EXTRAIT DU DOCUMENT ▸
==========

La Genevoise en rit encore: «Ce qui est génial, c'est qu'on peut avaler tout ce qui passe: on ne prend pas un gramme. Les coureurs à pied ou les cyclistes surveillent leur poids en permanence. Nous pas. En natation, on peut mettre à la poubelle tous les manuels d'alimentation parfaite, car si on s'entraîne normalement, il est presque impossible de prendre du poids».
Celui qui fut le nageur le plus rapide du monde, Dano Halsall, nous expliquait après sa retraite: «Au meilleur de ma forme, j’avais une masse graisseuse de 3 à 4%, soit un volume musculaire exceptionnel. Je mangeais énormément, mais mon corps était une grosse chaudière, il brûlait tout à mesure».
Pendant sa carrière, Swann Oberson a nagé entre 100 et 120 kilomètres par semaine. «Même en course à pied, c'est une distance que les athlètes ne parcourent pas facilement.» Ses journées étaient scindées en deux blocs distincts de nage (quatre heures) et de travail «à sec» (une heure). «Avec des congés le dimanche et le jeudi matin uniquement», soit «un total de 27 heures d'entraînement par semaine».
Il faut ajouter un autre "avantage": «L'eau tiède engendre une dépense calorique supplémentaire», salive Swann Oberson, qui confesse «250 grammes de spaghettis chaque midi, avec beaucoup de sauce», et deux autres repas gargantuesques dans la journée, entrecoupés d'un goûter. Juste le temps de changer de mayo.
On l'a vu aux Jeux de Pékin, en 2008, quand un entraîneur australien a emmené son élevage de tritons au McDo du coin: une nageuse sculptée comme une pomme allumette a commandé trois Big Mac Menu pour elle seule, escortés de deux Sundaes au chocolat et d'un milk-shake banane.

==========

DONNÉES FOURNIES ▸
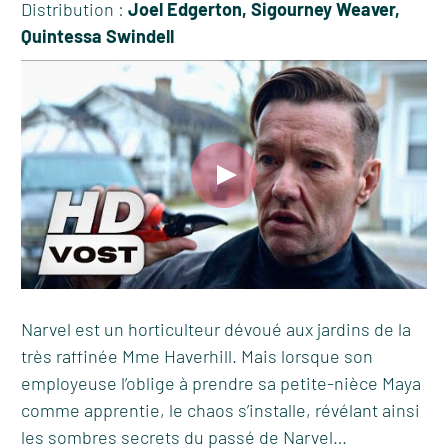
Distribution :
Joel Edgerton, Sigourney Weaver,
Quintessa Swindell
Narvel est un horticulteur dévoué aux jardins de la
très raffinée Mme Haverhill. Mais lorsque son
employeuse l’oblige à prendre sa petite-nièce Maya
comme apprentie, le chaos s’installe, révélant ainsi
les sombres secrets du passé de Narvel…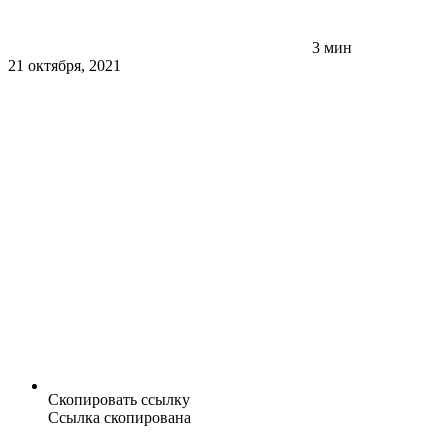
3 мин
21 октября, 2021
Скопировать ссылку
Ссылка скопирована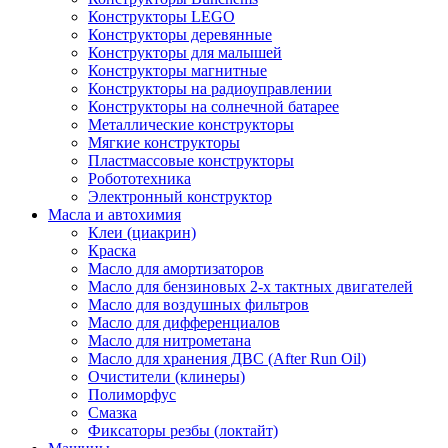
Конструкторы LEGO
Конструкторы деревянные
Конструкторы для малышей
Конструкторы магнитные
Конструкторы на радиоуправлении
Конструкторы на солнечной батарее
Металлические конструкторы
Мягкие конструкторы
Пластмассовые конструкторы
Робототехника
Электронный конструктор
Масла и автохимия
Клеи (циакрин)
Краска
Масло для амортизаторов
Масло для бензиновых 2-х тактных двигателей
Масло для воздушных фильтров
Масло для дифференциалов
Масло для нитрометана
Масло для хранения ДВС (After Run Oil)
Очистители (клинеры)
Полиморфус
Смазка
Фиксаторы резбы (локтайт)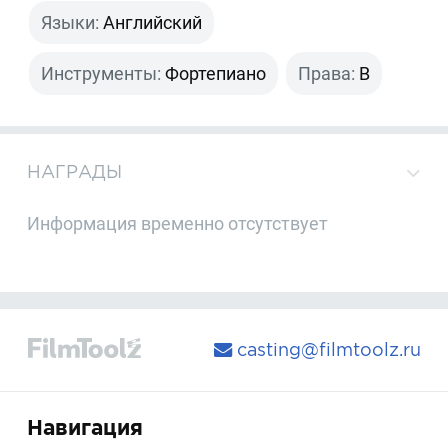
Языки:
Английский
Инструменты:
Фортепиано
Права:
B
НАГРАДЫ
Информация временно отсутствует
casting@filmtoolz.ru
Навигация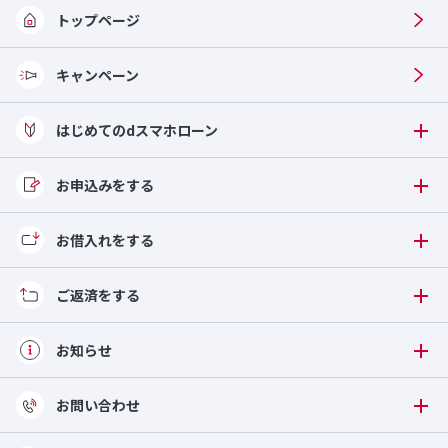
トップページ
キャンペーン
はじめてのdスマホローン
お申込みをする
お借入れをする
ご返済をする
お知らせ
お問い合わせ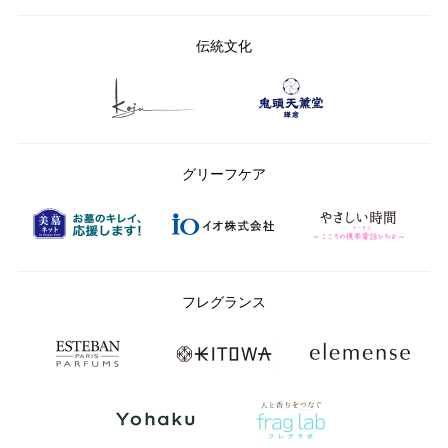
伝統文化
グリーフケア
フレグランス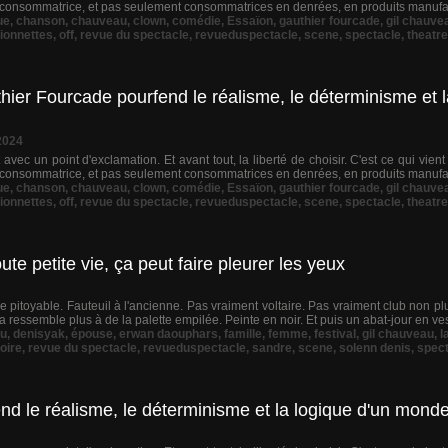
urconsommatrice, et pas seulement consommatrices en denrées, en produits manufac
ue
,
chanson
,
chauveau
,
clown
,
comédie
,
Essaïon
,
gauthier fourcade
,
gil chauve
ionnettes
,
off
,
revue du spectacle
,
revueduspectacle
,
scene
,
spectacle
,
theatre
thier Fourcade pourfend le réalisme, le déterminisme et l
2024
t avec un point d'exclamation. Et avant tout, la liberté de choisir. C'est ce qui vien
urconsommatrice, et pas seulement consommatrices en denrées, en produits manufac
ue
,
chanson
,
chauveau
,
clown
,
comédie
,
Essaïon
,
gauthier fourcade
,
gil chauve
ionnettes
,
off
,
revue du spectacle
,
revueduspectacle
,
scene
,
spectacle
,
theatre
 petite vie, ça peut faire pleurer les yeux
 pitoyable. Fauteuil à l'ancienne. Pas vraiment voltaire. Pas vraiment club non pl
a ressemble plus à de la palette empilée. Peinte en noir. Et puis un abat-jour en ve
u
,
denisyak
,
épouse
,
erwan daouphars
,
famille
,
femme
,
festival
,
gil chauveau
,
l
oire
,
revue du spectacle
,
revueduspectacle
,
sandre
,
scene
,
solenn denis
,
spec
d le réalisme, le déterminisme et la logique d'un monde 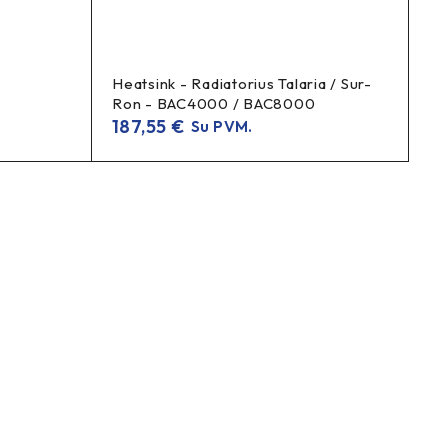
Heatsink - Radiatorius Talaria / Sur-
Ron - BAC4000 / BAC8000
187,55
€
Su PVM.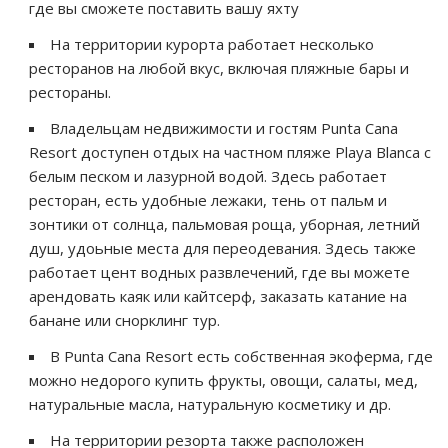
где вы сможете поставить вашу яхту
На территории курорта работает несколько
ресторанов на любой вкус, включая пляжные бары и
рестораны.
Владельцам недвижимости и гостям Punta Cana
Resort доступен отдых на частном пляже Playa Blanca с
белым песком и лазурной водой. Здесь работает
ресторан, есть удобные лежаки, тень от пальм и
зонтики от солнца, пальмовая роща, уборная, летний
душ, удоьные места для переодевания. Здесь также
работает цент водных развлечений, где вы можете
арендовать каяк или кайтсерф, заказать катание на
банане или снорклинг тур.
В Punta Cana Resort есть собственная экоферма, где
можно недорого купить фрукты, овощи, салаты, мед,
натуральные масла, натуральную косметику и др.
На территории резорта также расположен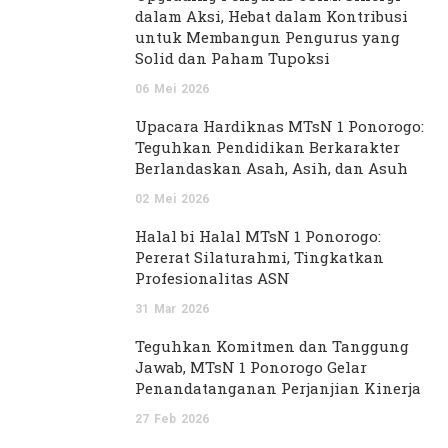
dalam Aksi, Hebat dalam Kontribusi
untuk Membangun Pengurus yang
Solid dan Paham Tupoksi
06
Mei
2026
Upacara Hardiknas MTsN 1 Ponorogo:
Teguhkan Pendidikan Berkarakter
Berlandaskan Asah, Asih, dan Asuh
02
Mei
2026
Halal bi Halal MTsN 1 Ponorogo:
Pererat Silaturahmi, Tingkatkan
Profesionalitas ASN
31
Mar
2026
Teguhkan Komitmen dan Tanggung
Jawab, MTsN 1 Ponorogo Gelar
Penandatanganan Perjanjian Kinerja
27
Feb
2026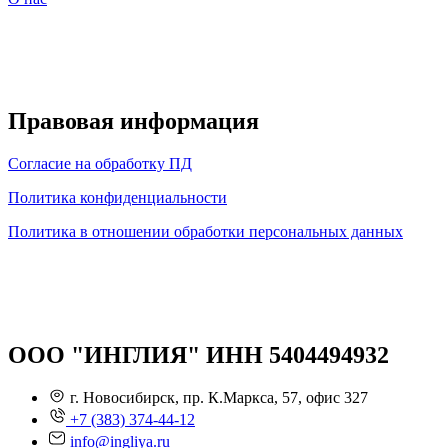
Правовая информация
Согласие на обработку ПД
Политика конфиденциальности
Политика в отношении обработки персональных данных
ООО "ИНГЛИЯ" ИНН 5404494932
г. Новосибирск, пр. К.Маркса, 57, офис 327
+7 (383) 374-44-12
info@ingliya.ru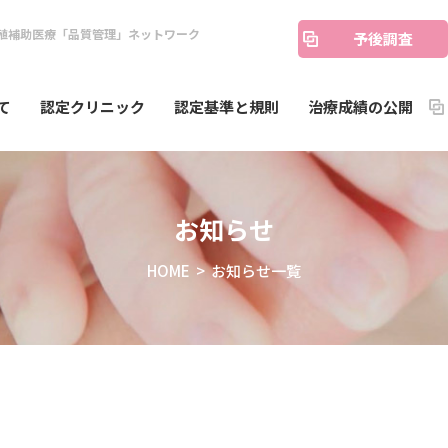
殖補助医療「品質管理」ネットワーク
予後調査
て
認定クリニック
認定基準と規則
治療成績の公開
お知らせ
HOME
> お知らせ一覧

==========

CONSIGNE 1 ▸
Répondez à ces questions sur l'extrait sur les nageurs :
(a) Combien de kilomètres par semaine Swann Oberson nageait-il pendant sa carrière ?
(b) Quelle masse graisseuse Dano Halsall avait-il au meilleur de sa forme ?
(c) Combien de Big Mac Menu la nageuse a-t-elle commandés pour elle seule aux Jeux de Pékin ?
CONSIGNE 2 ▸ Citez, s'il vous plaît, l'extrait sur les nageurs à partir de «On l'a vu aux» jusqu'à «d'un milk-shake banane.» inclus.

RÉPONSE 1 ▸
(a) Entre 100 et 120 kilomètres.
(b) De 3 à 4 %.
(c) Trois.

RÉPONSE 2 ▸
On l'a vu aux Jeux de Pékin, en 2008, quand un entraîneur australien a emmené son élevage de tritons au McDo du coin: une nageuse sculptée comme une pomme allumette a commandé trois Big Mac Menu pour elle seule, escortés de deux Sundaes au chocolat et d'un milk-shake banane.